Some health experts classify spread of Delta variant as new pandemic |

Some health experts classify spread of Delta variant as new pandemic

Rachel Mills
Updated: July 29, 2021 06:25 PM
Created: July 29, 2021 04:21 PM

(ABC 6 News) - From the nation's capital to your city, experts are debating who should still be wearing a mask. It comes down to who can catch and spread the new Delta variant.

"What we've seen with Delta is that it's a completely different virus.
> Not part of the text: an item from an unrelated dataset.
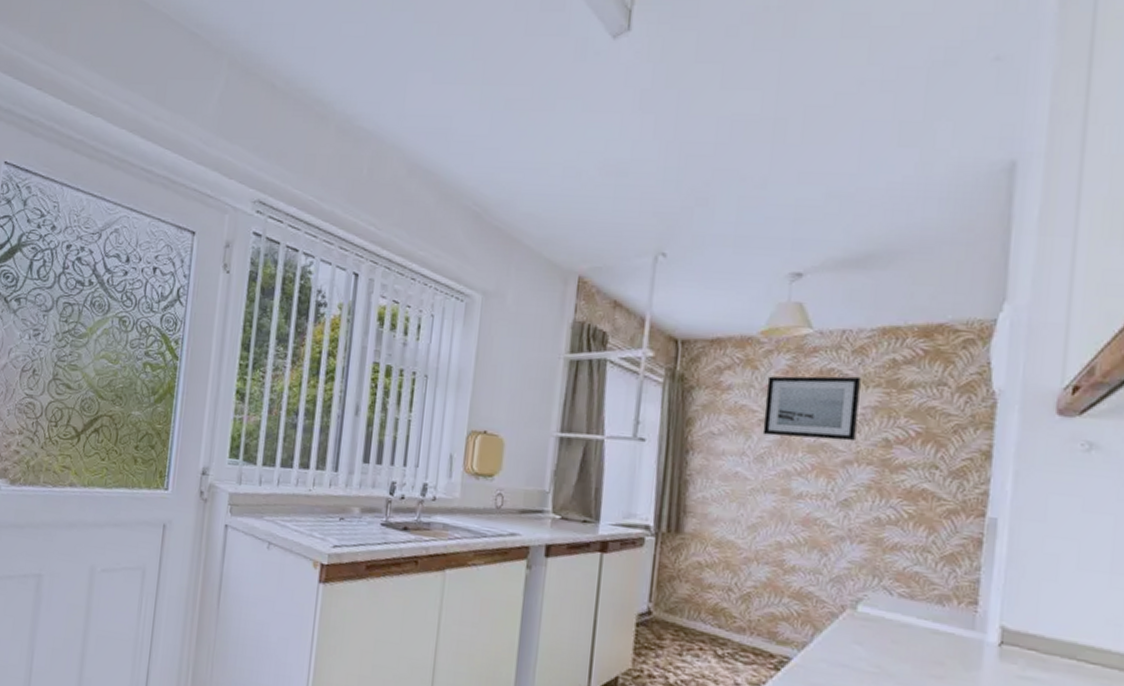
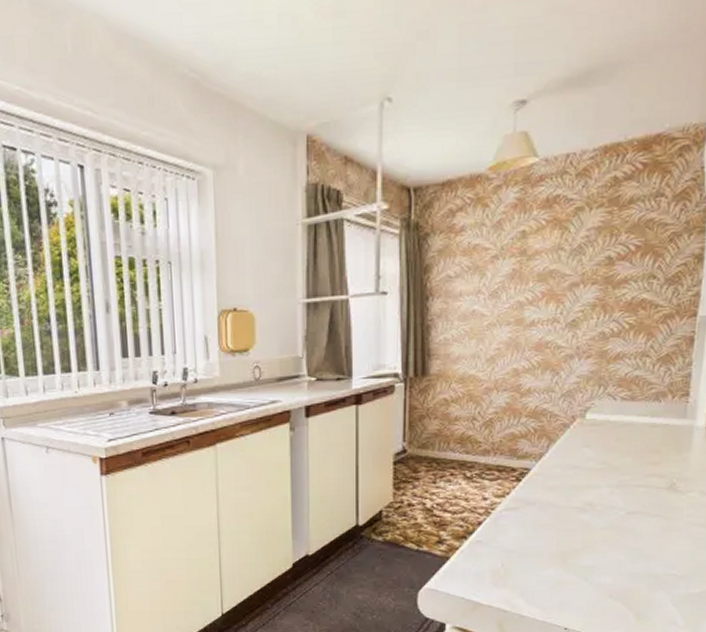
wall art: present [762,376,861,442] -> none [495,199,585,271]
It's presenting itself differently than what we saw with the original type," MDH infectious disease expert Kris Ehresmann said.  
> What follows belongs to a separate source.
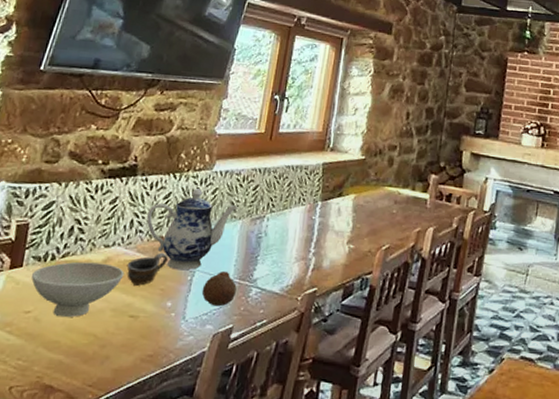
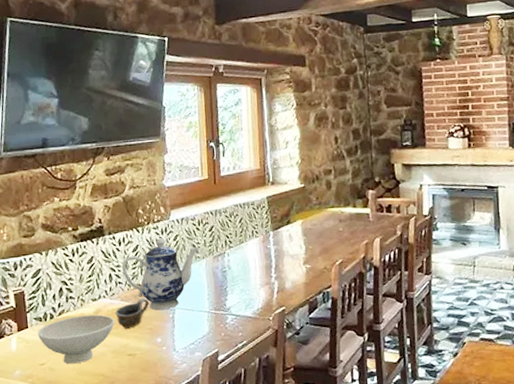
fruit: present [201,270,237,307] -> none [184,304,215,336]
Many health experts are classifying Delta as a new virus altogether, saying it's mutated beyond what we understood about the original Coronavirus. 

We now know people who have been vaccinated can be infected with the Delta variant.
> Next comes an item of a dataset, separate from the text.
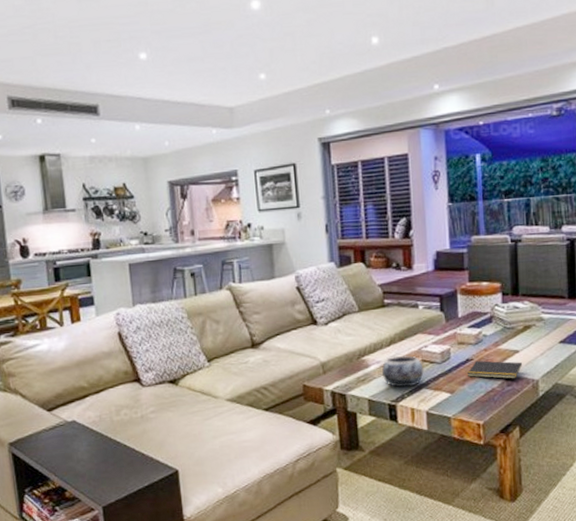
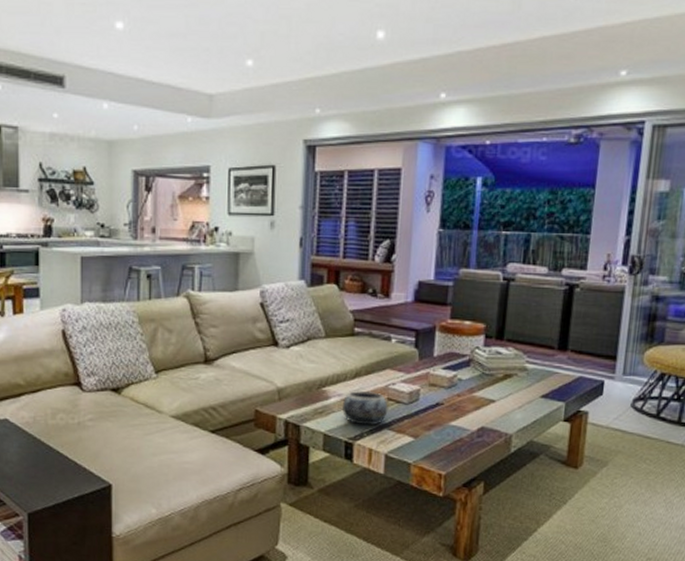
notepad: present [468,360,523,379] -> none [435,406,498,430]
"There's a confluence of evidence from other countries, the data we do have, observational studies, that this Delta variant has some very different characteristics, even as it affects vaccinated people," MDH Commissioner Jan Malcolm said.  

Even though vaccinated people can catch and spread the Delta variant, that doesn't mean they're likely to get seriously ill themselves.

"The Johnson and Johnson vaccine, the Pfizer vaccine, the Moderna vaccine are all extraordinarily effective against death, hospitalization, and severe disease due to the Delta variant. That doesn't mean it's 100 percent protection against lesser degrees of infection," Dr. Gregory Poland, Mayo Clinic's director of vaccine research, said. 

Health officials at Mayo Clinic said this is why it's still important for as many people to be vaccinated as possible. 

"Those mRNA vaccines are still highly effective. Over 80 percent for infection and over 90 percent for severe disease. So that's why it's still important for everyone to take those vaccines," Dr. Melanie Swift, Mayo Clinic's leader of Covid-19 vaccine allocation and distribution, said.  

The CDC has recommended everyone put their masks back on because someone could be spreading the more contagious variant to an unvaccinated person without knowing it. 

"We have new information based on how this Delta variant is acting that requires some changes in our guidance, and that's exactly how public health is supposed to work. We're supposed to continue to look at the data and the science and adapt our guidance accordingly. That's what CDC has done," Ehresmann said. 

According to the CDC, right now, the Delta variant makes up 82 percent of positive Covid cases in the United States, and less than half of all adults in the U.S. are fully vaccinated.